Task: Extract the lines below word for word, starting at the line that has "evalent, as the healthcare community" and stopping after the line that has "GUATEMALA C.A.". Leave the pictures out.

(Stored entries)
• • •
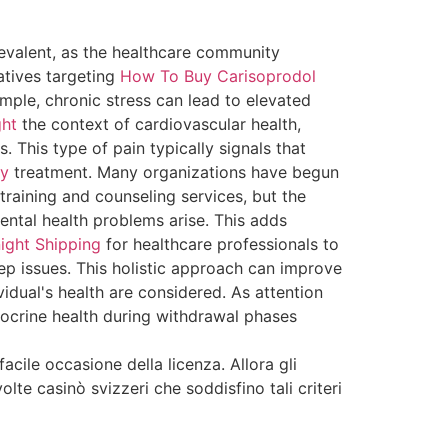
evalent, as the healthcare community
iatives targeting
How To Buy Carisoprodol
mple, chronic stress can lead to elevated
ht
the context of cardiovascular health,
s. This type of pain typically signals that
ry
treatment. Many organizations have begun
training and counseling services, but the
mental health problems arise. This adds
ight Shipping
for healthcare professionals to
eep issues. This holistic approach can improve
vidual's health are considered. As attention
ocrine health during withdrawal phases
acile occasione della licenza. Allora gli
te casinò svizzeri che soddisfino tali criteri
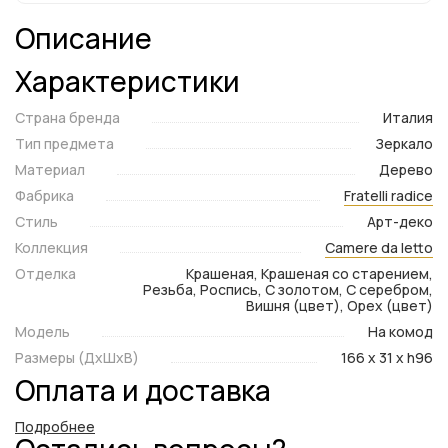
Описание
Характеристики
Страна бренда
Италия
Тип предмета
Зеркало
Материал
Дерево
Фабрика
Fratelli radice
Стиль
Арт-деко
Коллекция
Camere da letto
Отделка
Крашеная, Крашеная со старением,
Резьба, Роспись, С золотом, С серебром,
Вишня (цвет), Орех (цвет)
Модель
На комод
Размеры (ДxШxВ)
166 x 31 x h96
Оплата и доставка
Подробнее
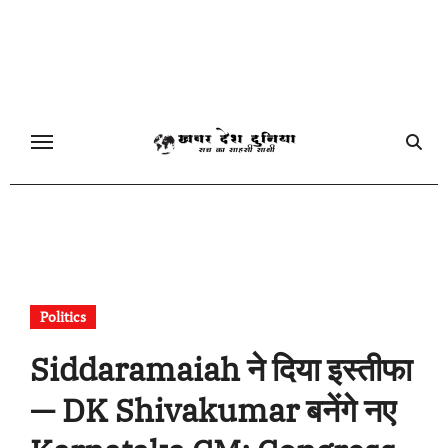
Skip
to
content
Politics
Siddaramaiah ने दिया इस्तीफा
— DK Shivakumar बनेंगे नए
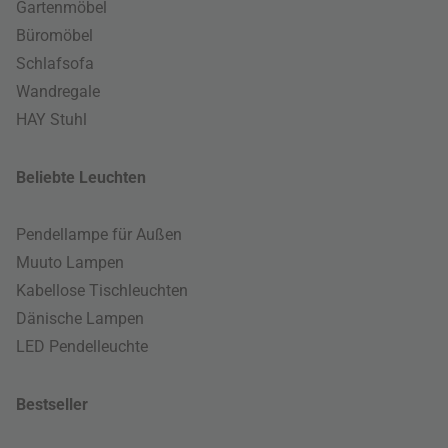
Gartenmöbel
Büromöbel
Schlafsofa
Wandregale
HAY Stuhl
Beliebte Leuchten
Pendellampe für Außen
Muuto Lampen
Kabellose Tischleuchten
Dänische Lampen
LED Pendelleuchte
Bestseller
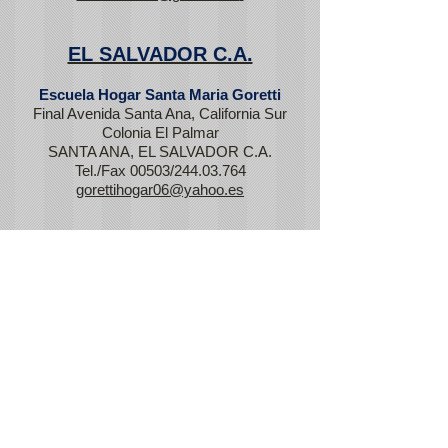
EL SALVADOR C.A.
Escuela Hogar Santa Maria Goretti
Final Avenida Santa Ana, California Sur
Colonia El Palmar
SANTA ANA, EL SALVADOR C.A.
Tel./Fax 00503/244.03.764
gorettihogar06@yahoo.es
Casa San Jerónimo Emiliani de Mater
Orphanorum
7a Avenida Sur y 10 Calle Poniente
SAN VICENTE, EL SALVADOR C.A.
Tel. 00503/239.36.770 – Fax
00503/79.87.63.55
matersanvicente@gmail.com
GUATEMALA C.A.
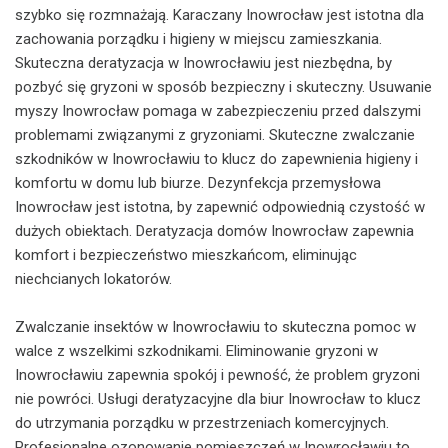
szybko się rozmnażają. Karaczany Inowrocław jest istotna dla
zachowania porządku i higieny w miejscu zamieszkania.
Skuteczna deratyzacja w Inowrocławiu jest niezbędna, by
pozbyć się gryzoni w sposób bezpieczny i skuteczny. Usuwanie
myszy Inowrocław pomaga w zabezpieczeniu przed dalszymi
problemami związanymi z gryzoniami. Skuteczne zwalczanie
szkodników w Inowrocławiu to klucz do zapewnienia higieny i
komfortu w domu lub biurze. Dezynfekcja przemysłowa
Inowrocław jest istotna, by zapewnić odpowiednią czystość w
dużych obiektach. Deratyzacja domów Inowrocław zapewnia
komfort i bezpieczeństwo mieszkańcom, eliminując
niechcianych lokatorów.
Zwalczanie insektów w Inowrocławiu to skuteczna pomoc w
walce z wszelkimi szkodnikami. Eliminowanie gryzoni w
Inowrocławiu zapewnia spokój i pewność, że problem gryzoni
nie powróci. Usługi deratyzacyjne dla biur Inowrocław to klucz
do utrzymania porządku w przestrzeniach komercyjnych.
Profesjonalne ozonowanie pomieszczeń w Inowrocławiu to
• • •
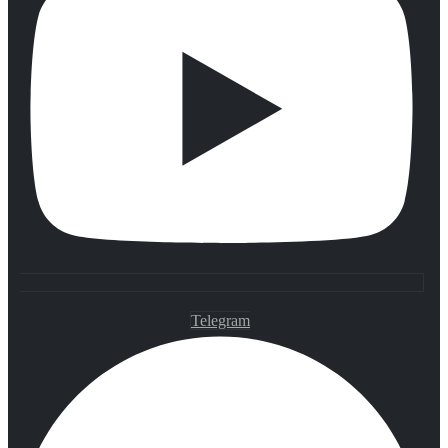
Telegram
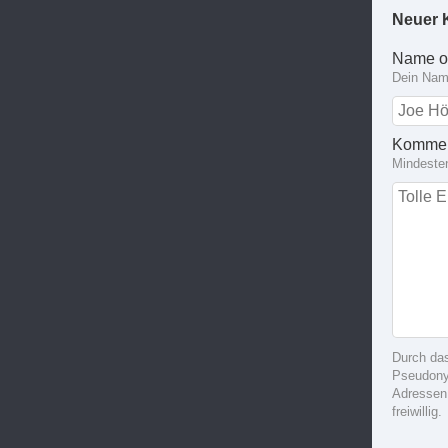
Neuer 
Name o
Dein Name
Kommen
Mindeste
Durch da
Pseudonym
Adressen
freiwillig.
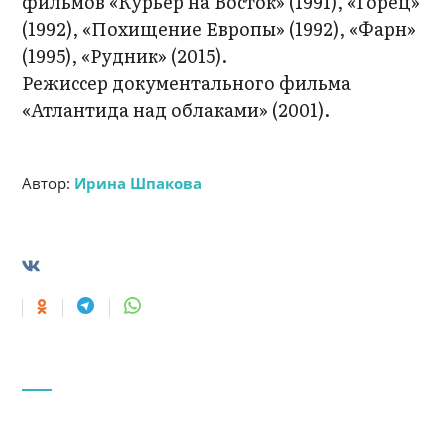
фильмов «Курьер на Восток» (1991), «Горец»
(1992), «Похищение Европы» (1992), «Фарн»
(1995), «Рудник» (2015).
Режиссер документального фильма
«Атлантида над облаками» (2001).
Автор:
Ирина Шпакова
• • •
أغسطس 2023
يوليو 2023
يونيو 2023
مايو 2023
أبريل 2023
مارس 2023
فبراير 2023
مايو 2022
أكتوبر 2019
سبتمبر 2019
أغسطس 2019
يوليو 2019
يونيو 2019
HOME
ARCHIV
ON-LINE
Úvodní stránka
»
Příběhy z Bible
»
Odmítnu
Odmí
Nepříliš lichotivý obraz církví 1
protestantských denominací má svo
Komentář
• • •
Response area:
evalent, as the healthcare community
iatives targeting
How To Buy Carisoprodol
mple, chronic stress can lead to elevated
ht
the context of cardiovascular health,
s. This type of pain typically signals that
ry
treatment. Many organizations have begun
training and counseling services, but the
mental health problems arise. This adds
ight Shipping
for healthcare professionals to
eep issues. This holistic approach can improve
vidual's health are considered. As attention
ocrine health during withdrawal phases
acile occasione della licenza. Allora gli
te casinò svizzeri che soddisfino tali criteri
Описание
Характеристики
Страна бренда
Италия
Тип предмета
Зеркало
Материал
Дерево
Фабрика
Fratelli radice
Стиль
Арт-деко
Коллекция
Camere da letto
Отделка
Крашеная, Крашеная со старением,
Резьба, Роспись, С золотом, С серебром,
Вишня (цвет), Орех (цвет)
Модель
На комод
Размеры (ДxШxВ)
166 x 31 x h96
Оплата и доставка
Подробнее
Skip
to
content
Politics
Siddaramaiah ने दिया इस्तीफा
— DK Shivakumar बनेंगे नए
Gartenmöbel
Büromöbel
Schlafsofa
Wandregale
HAY Stuhl
Beliebte Leuchten
Pendellampe für Außen
Muuto Lampen
Kabellose Tischleuchten
Dänische Lampen
LED Pendelleuchte
Bestseller
EL SALVADOR C.A.
Escuela Hogar Santa Maria Goretti
Final Avenida Santa Ana, California Sur
Colonia El Palmar
SANTA ANA, EL SALVADOR C.A.
Tel./Fax 00503/244.03.764
gorettihogar06@yahoo.es
Casa San Jerónimo Emiliani de Mater
Orphanorum
7a Avenida Sur y 10 Calle Poniente
SAN VICENTE, EL SALVADOR C.A.
Tel. 00503/239.36.770 – Fax
00503/79.87.63.55
matersanvicente@gmail.com
GUATEMALA C.A.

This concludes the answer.